• ASSIGNMENT
In the data below, one line contains "fx_px: 10483" and a later one contains "f_number: 3.2". Print both, with every line between them, exactly and alone.

[Opening EXTRACTED INFORMATION section]

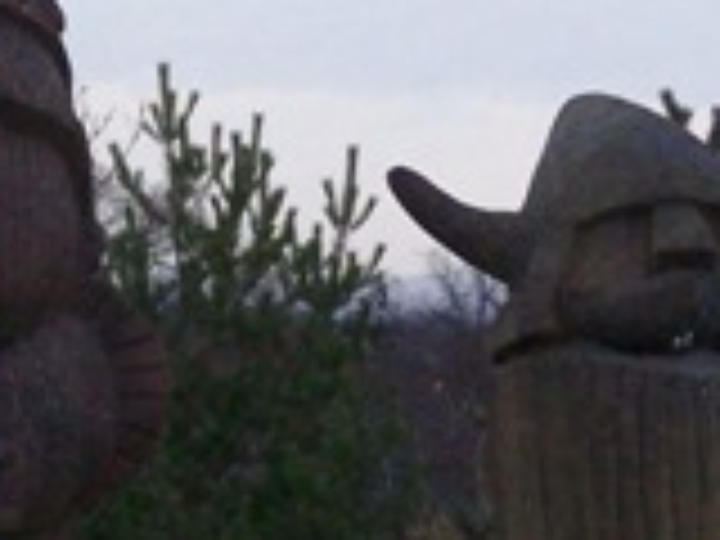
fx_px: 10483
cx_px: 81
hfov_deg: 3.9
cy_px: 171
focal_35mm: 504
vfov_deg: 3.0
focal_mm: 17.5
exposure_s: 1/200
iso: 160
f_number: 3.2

[Closing EXTRACTED INFORMATION section]
[Opening EXTRACTED INFORMATION section]

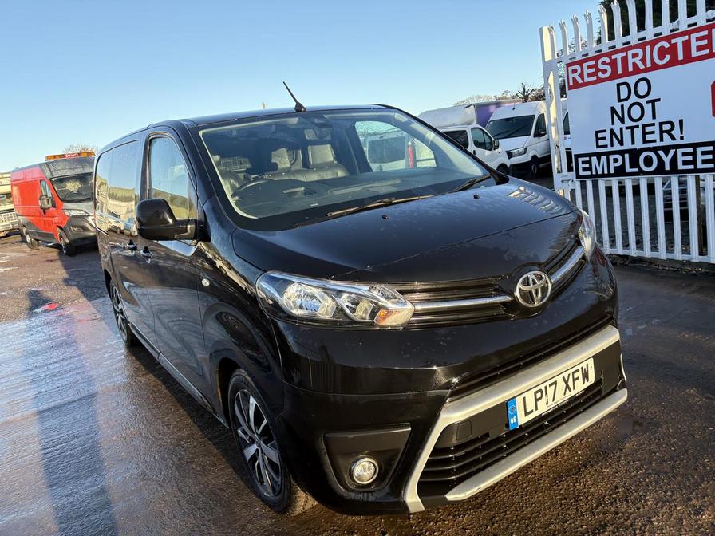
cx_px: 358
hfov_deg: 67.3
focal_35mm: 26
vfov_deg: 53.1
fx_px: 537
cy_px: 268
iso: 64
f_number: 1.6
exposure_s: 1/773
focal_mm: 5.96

[Closing EXTRACTED INFORMATION section]
[Opening EXTRACTED INFORMATION section]

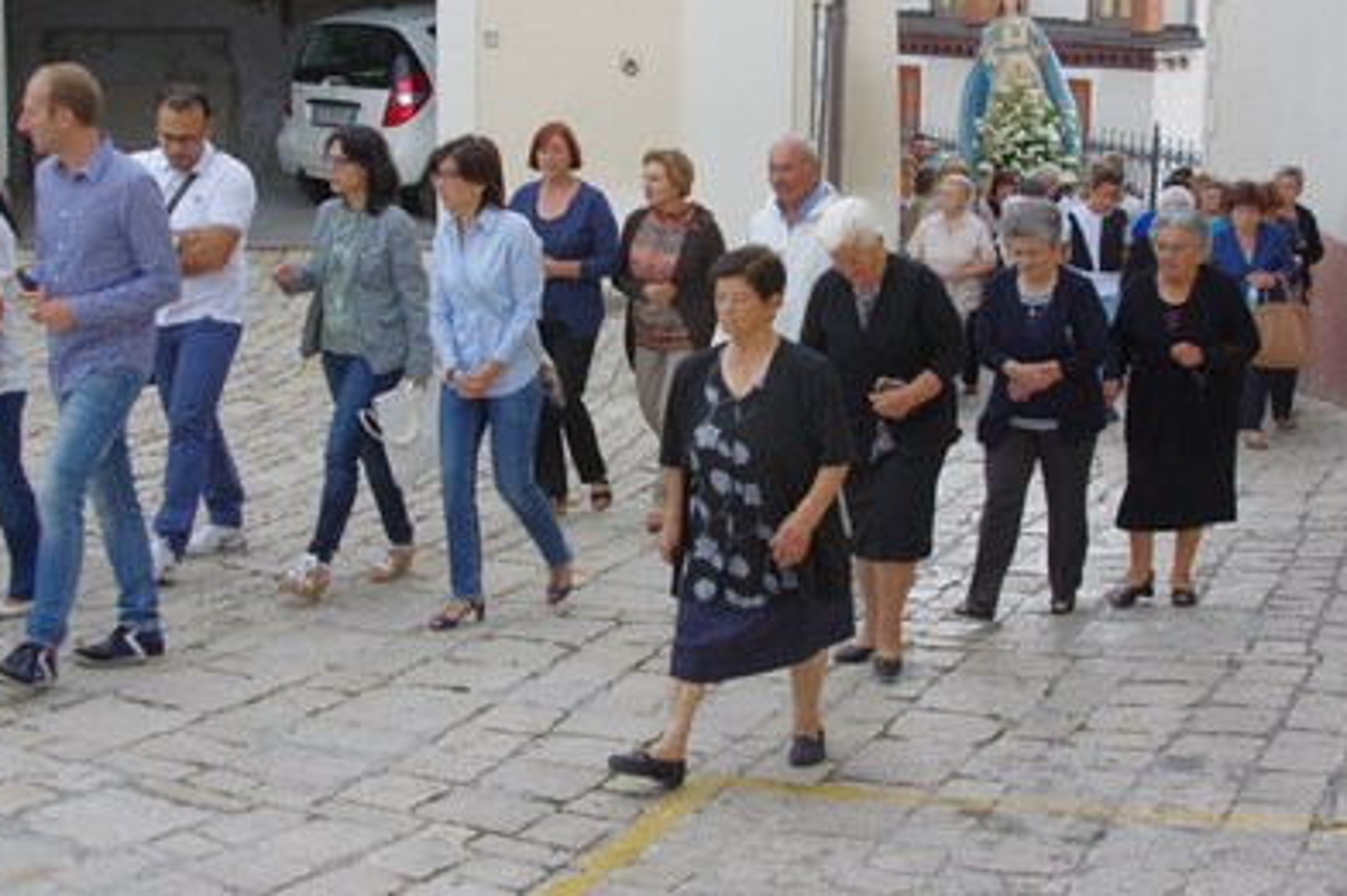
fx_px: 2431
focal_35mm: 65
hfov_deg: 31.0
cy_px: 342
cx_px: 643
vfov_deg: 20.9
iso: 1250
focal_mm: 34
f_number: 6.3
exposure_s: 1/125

[Closing EXTRACTED INFORMATION section]

• RESPONSE TO THIS EXERCISE
fx_px: 10483
cx_px: 81
hfov_deg: 3.9
cy_px: 171
focal_35mm: 504
vfov_deg: 3.0
focal_mm: 17.5
exposure_s: 1/200
iso: 160
f_number: 3.2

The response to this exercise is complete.